What are the implications for public health practice?

An aggressive approach to control of CRE, including highly transmissible carbapenemase-producing organisms, is essential to slow the spread of these organisms in the United States. In an outbreak, use of surveillance cultures to identify asymptomatic transmission potentially is an important part of these efforts.

 

 

I  wrote about this emerging public health threat less than a week ago, in NDM-1: A Matter Of Import.
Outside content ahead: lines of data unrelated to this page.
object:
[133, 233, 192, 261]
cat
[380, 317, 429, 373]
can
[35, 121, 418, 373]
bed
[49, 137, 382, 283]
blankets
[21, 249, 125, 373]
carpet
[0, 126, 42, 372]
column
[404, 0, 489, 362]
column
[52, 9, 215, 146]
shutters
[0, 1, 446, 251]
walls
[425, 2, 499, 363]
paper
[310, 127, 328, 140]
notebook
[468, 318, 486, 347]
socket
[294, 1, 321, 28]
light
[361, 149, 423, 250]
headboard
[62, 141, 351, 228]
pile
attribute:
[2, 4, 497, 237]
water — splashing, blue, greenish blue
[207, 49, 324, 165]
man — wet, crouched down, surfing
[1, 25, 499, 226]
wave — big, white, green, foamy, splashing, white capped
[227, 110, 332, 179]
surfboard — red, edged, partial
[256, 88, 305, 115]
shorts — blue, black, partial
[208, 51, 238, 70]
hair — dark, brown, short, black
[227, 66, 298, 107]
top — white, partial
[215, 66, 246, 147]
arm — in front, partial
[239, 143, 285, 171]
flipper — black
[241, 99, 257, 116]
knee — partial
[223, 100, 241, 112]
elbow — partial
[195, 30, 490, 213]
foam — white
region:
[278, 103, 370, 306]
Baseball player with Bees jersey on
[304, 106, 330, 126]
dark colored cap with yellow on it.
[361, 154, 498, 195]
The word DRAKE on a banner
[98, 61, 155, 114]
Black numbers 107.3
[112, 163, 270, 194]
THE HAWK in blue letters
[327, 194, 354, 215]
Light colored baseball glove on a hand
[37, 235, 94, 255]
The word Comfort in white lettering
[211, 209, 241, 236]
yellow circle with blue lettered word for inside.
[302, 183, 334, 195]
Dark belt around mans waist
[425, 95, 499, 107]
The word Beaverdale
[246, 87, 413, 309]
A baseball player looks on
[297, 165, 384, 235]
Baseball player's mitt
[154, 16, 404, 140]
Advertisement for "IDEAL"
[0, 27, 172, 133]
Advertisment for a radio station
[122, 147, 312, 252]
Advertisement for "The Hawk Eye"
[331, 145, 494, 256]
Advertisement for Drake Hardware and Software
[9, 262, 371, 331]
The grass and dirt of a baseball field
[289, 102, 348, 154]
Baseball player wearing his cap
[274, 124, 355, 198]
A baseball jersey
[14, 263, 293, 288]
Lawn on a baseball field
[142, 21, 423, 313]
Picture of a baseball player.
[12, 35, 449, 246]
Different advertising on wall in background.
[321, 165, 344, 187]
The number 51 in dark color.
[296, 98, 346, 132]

The following link will provide a list of some of my past blogs on the NDM-1 enzyme.

 

Without a doubt  the `go to’ blogger on all things antibiotic resistant is Maryn McKenna, author of Superbug: The Fatal Menace of MRSA. If you aren’t a regular visitor to her Superbug Blog, you should be.

 

Last March, Director-General of the World Health Organization Margaret Chan warned that the World Faces A `Post-Antibiotic Era’.

 

One where even common infections may become untreatable.

 


While we aren’t there yet, reports such as this one add to the growing concern that someday, that fear may become a reality.